Introduces two types of quantum microwave photonic mixers with nonlocal RF encoding, achieving higher SFDR and dual-channel output, surpassing classical mixers in performance.

Findings

Parallel-type mixer achieves 113.6 dB·Hz^{1/2} SFDR, 30 dB better than cascade-type.

Quantum mixers outperform classical ones by up to 53.6 dB SFDR.
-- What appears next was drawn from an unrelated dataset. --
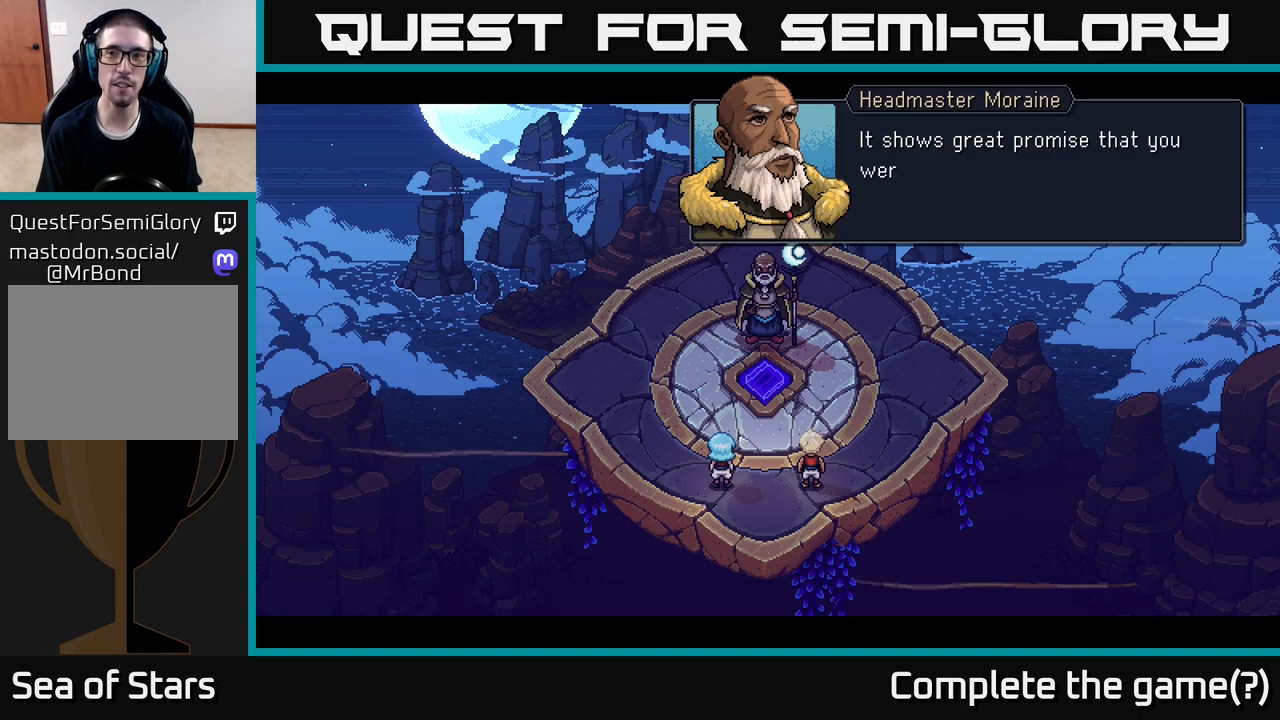
{"buttons": ["A"], "left_stick": "center", "right_stick": "center", "events": [[467, "A", "down"]]}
Multi-photon entangled sources extend dual-channel microwave frequency conversion capabilities.

Abstract

As one of the most fundamental functionalities of microwave photonics, microwave frequency mixing plays an essential role in modern radars and wireless communication systems. However, the commonly utilized intensity modulation in the systems often leads to inadequate spurious-free dynamic range (SFDR) for many sought-after applications. Quantum microwave photonics technique offers a promising solution for improving SFDR in terms of higher-order harmonic distortion. In this paper, we demonstrate two types of quantum microwave photonic mixers based on the configuration of the intensity modulators: cascade-type and parallel-type. Leveraging the nonlocal RF signal encoding capability, both types of quantum microwave photonic mixers not only exhibit the advantage of dual-channel output but also present significant improvement in SFDR. Specifically, the parallel-type quantum microwave photonic mixer achieves a remarkable SFDR value of 113.6 dB.Hz1/2, which is 30 dB better than that of the cascade-type quantum microwave photonic mixer. When compared to the classical microwave photonic mixer, this enhancement reaches a notable 53.6 dB at the expense of 8 dB conversion loss. These results highlight the superiority of quantum microwave photonic mixers in the fields of microwave and millimeter-wave systems. Further applying multi-photon frequency entangled sources as optical carriers, the dual-channel microwave frequency conversion capability endowed by the quantum microwave photonic mixer can be extended to enhance the performance of multiple-paths microwave mixing which is essential for radar net systems.